In 2008 and 2009 the sari-sari section and the fruit and vegetable setions were gutted by fires. On the afternoon of the 2009 fire I walked through the market. I found my suki for bananas on a sidewalk selling a crate of slightly ash-covered but miraculously not burned bananas. I asked why she was still doing business on a day like this. Her eyes were red and swollen. Her hands were black from grime. Kelangan e, she said. I have to. I bought one bunch of bananas. They were unnaturally warm.

In 1995 Uniwide won a bid with the city government to build a new market building over what we now know as the Baguio public market. The Uniwide contract is currently dormant because it is beset with legal problems and different market organizations are battling against it in court. But the city government holds that the contract is still valid. Many market vendors fear that if Uniwide or any big corporation takes over, they will lose their places in the market. Many residents fear that this could mean the end of a way of life.

The market as a place to resist certan ideas and insist on other realities:

Just across the street from the public market, Paulo, his family and Katipunan Resto-Art embody the possibilities for creating new realities, with Katipunan’s brazen combination of pulutan, pinikpikan, beer, gin, videoke nights and art exhibits.

When we buy food in the market, we can choose to buy produce that keeps the chain of supply shorter, closer to the source. In the market we can choose to support economies that link the city to the surrounding mountains and the nearby coast, economies that support small-holder farmers and fishermen.

Why should we continue to bother with the smelly, often wet, mess of the Baguio public market? Those of us that frequent the place have our own reasons. For me it’s because...
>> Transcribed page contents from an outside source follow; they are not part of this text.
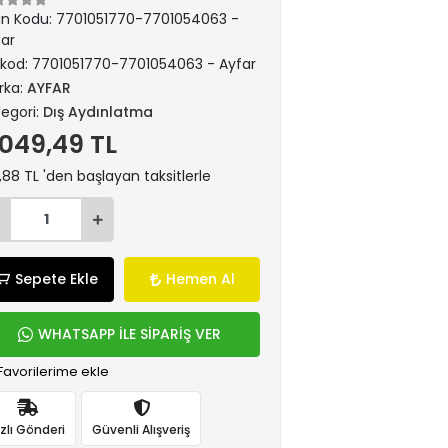
ün Kodu:
7701051770-7701054063 -
far
rkod:
7701051770-7701054063 - Ayfar
rka:
AYFAR
egori:
Dış Aydınlatma
.049,49 TL
,88 TL 'den başlayan taksitlerle
Sepete Ekle
Hemen Al
WHATSAPP İLE SİPARİŞ VER
Favorilerime ekle
ızlı Gönderi
Güvenli Alışveriş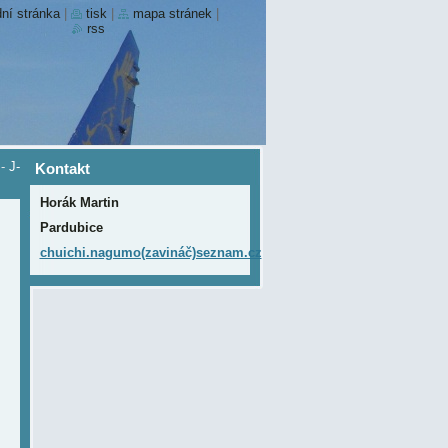
ní stránka
|
tisk
|
mapa stránek
|
rss
-
J-
Kontakt
Horák Martin
Pardubice
chuichi.nagumo(zavináč)seznam.cz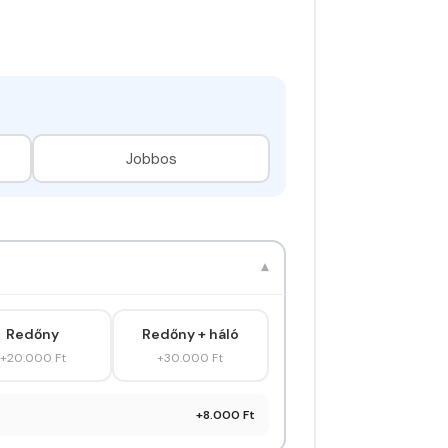
Jobbos
▾
Redőny
Redőny + háló
+20.000 Ft
+30.000 Ft
+8.000 Ft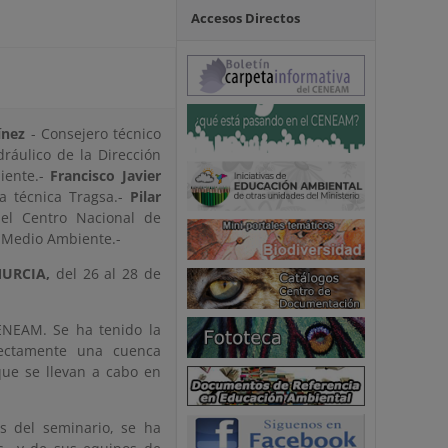
Accesos Directos
ínez
- Consejero técnico
ráulico de la Dirección
iente.-
Francisco Javier
ia técnica Tragsa.-
Pilar
el Centro Nacional de
y Medio Ambiente.-
URCIA,
del 26 al 28 de
CENEAM. Se ha tenido la
rectamente una cuenca
que se llevan a cabo en
s del seminario, se ha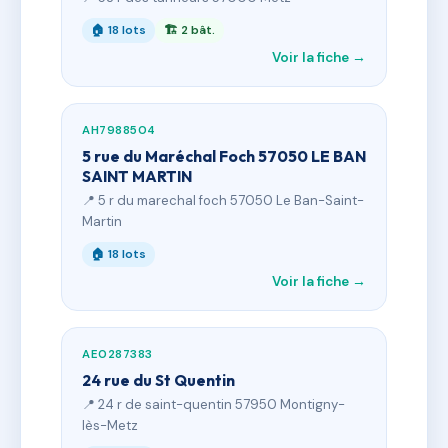
🏠 18 lots
🏗 2 bât.
Voir la fiche →
AH7988504
5 rue du Maréchal Foch 57050 LE BAN
SAINT MARTIN
📍 5 r du marechal foch 57050 Le Ban-Saint-
Martin
🏠 18 lots
Voir la fiche →
AE0287383
24 rue du St Quentin
📍 24 r de saint-quentin 57950 Montigny-
lès-Metz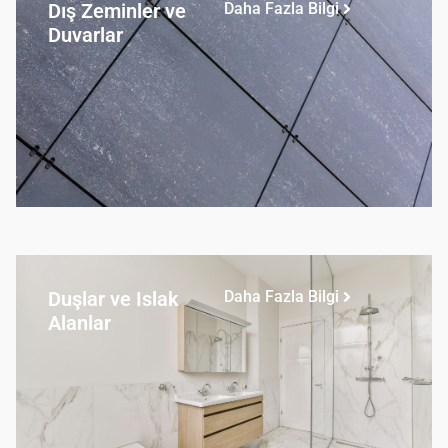
Dış Zeminler ve
Daha Fazla Bilgi
Duvarlar
Duşlar ve Islak
Daha Fazla Bilgi
Alanlar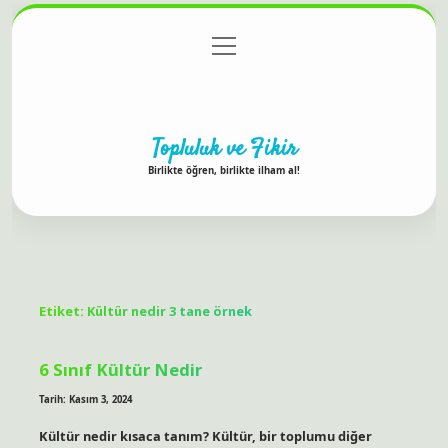
menüyü
Anasayfa
Gizlilik Politikası
Yasal Uyarı
aç
Hakkımızda
Topluluk ve Fikir
Birlikte öğren, birlikte ilham al!
Etiket:
Kültür nedir 3 tane örnek
6 Sınıf Kültür Nedir
Tarih: Kasım 3, 2024
Kültür nedir kısaca tanım? Kültür, bir toplumu diğer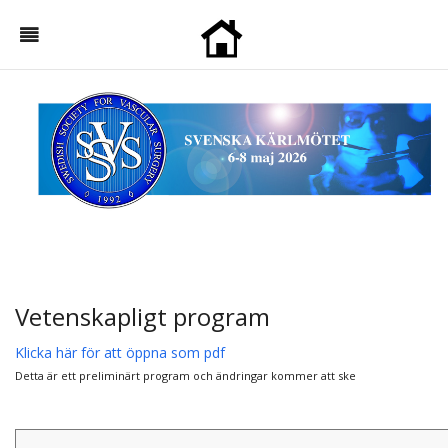
Vetenskapligt program
Klicka här för att öppna som pdf
Detta är ett preliminärt program och ändringar kommer att ske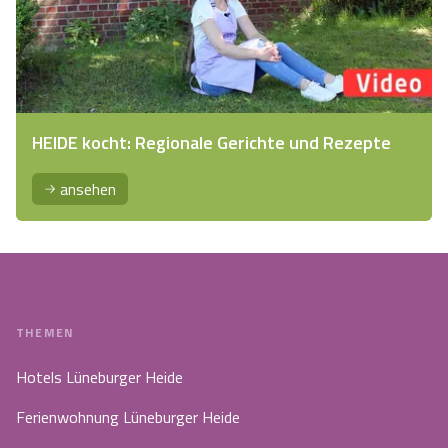
HEIDE kocht: Regionale Gerichte und Rezepte
ansehen
THEMEN
Hotels Lüneburger Heide
Ferienwohnung Lüneburger Heide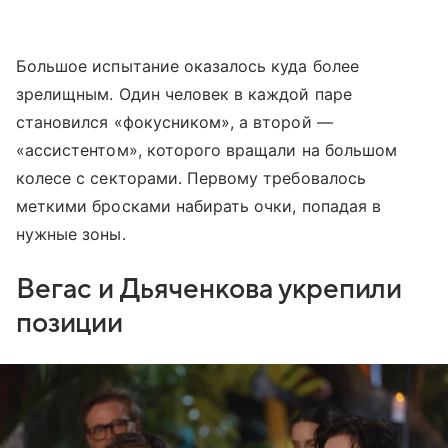
Большое испытание оказалось куда более
зрелищным. Один человек в каждой паре
становился «фокусником», а второй —
«ассистентом», которого вращали на большом
колесе с секторами. Первому требовалось
меткими бросками набирать очки, попадая в
нужные зоны.
Вегас и Дьяченкова укрепили
позиции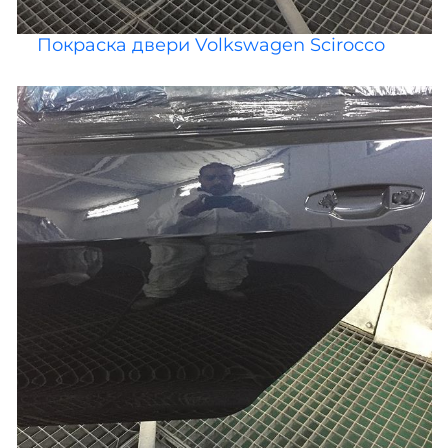
Покраска двери Volkswagen Scirocco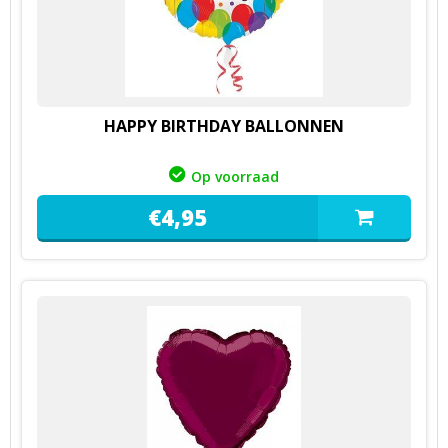
HAPPY BIRTHDAY BALLONNEN
Op voorraad
€
4,
95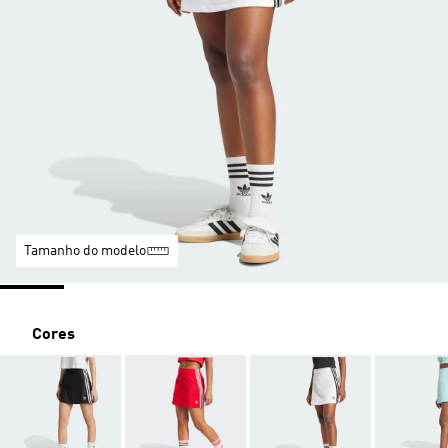
Tamanho do modelo
Cores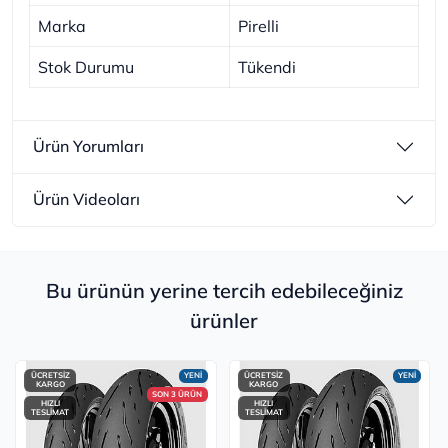
Marka
Pirelli
Stok Durumu
Tükendi
Ürün Yorumları
Ürün Videoları
Bu ürünün yerine tercih edebileceğiniz
ürünler
ÜCRETSİZ
YENİ
ÜCRETSİZ
YENİ
KARGO
KARGO
SON 3 ÜRÜN
HIZLI
HIZLI
TESLİMAT
TESLİMAT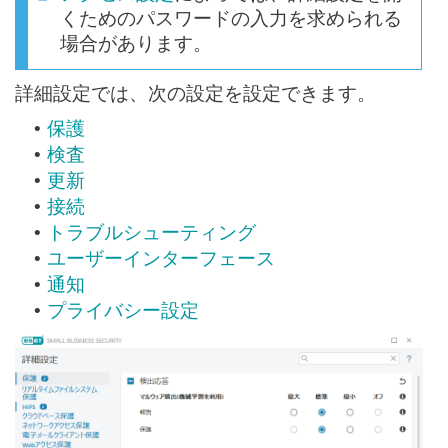
くためのパスワードの入力を求められる
場合があります。
詳細設定では、次の設定を設定できます。
保護
•
検査
•
更新
•
接続
•
トラブルシューティング
•
ユーザーインターフェース
•
通知
•
プライバシー設定
•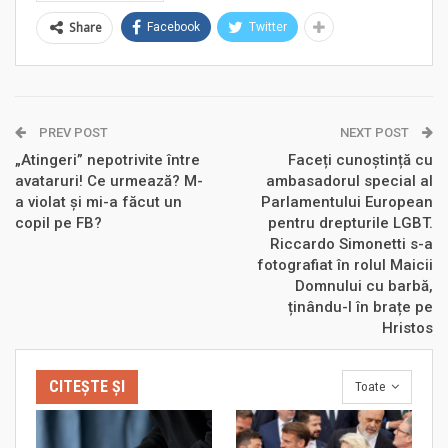
Share
Facebook
Twitter
PREV POST
NEXT POST
„Atingeri” nepotrivite între
Faceți cunoștință cu
avataruri! Ce urmează? M-
ambasadorul special al
a violat și mi-a făcut un
Parlamentului European
copil pe FB?
pentru drepturile LGBT.
Riccardo Simonetti s-a
fotografiat în rolul Maicii
Domnului cu barbă,
ținându-l în brațe pe
Hristos
CITEȘTE ȘI
Toate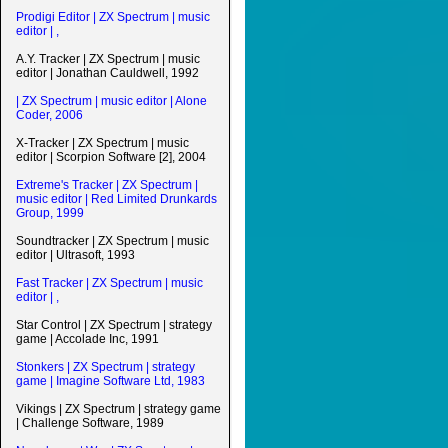
Prodigi Editor | ZX Spectrum | music
editor | ,
A.Y. Tracker | ZX Spectrum | music
editor | Jonathan Cauldwell, 1992
| ZX Spectrum | music editor | Alone
Coder, 2006
X-Tracker | ZX Spectrum | music
editor | Scorpion Software [2], 2004
Extreme's Tracker | ZX Spectrum |
music editor | Red Limited Drunkards
Group, 1999
Soundtracker | ZX Spectrum | music
editor | Ultrasoft, 1993
Fast Tracker | ZX Spectrum | music
editor | ,
Star Control | ZX Spectrum | strategy
game | Accolade Inc, 1991
Stonkers | ZX Spectrum | strategy
game | Imagine Software Ltd, 1983
Vikings | ZX Spectrum | strategy game
| Challenge Software, 1989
The market is a place where the heart swells with random acts of human kindness:

Manang Linda, my suki for chicken guarantees that the meat in her stall is slaughtered the day she sells it. A few years ago she began to diversify by selling vegetables and tinapa made by her aunt and her husband. Occasionally she slips a few extra pieces of tinapa into my basket.

Manang Maricel, my suki for seafood always asks after the different members of the family when I show up at her stall alone. “Kumusta na si baby? Ba’t di mo kasama si Mr. Pogi? Matagal nang di dumadaan dito panganay mo a.”

The human connections I make in the market, the connections we’re making here, right now, have no monetary value. These human connections are made possible by freedom uncurtailed by big corporations. These connections are made possible by everything the Baguio market is, and everything it is not.

The market as a mirror.


Fantasy World, by Marta Lovina. Passersby could have their photos taken with the standees.
Marta bartered coffee or vegetables for the prints.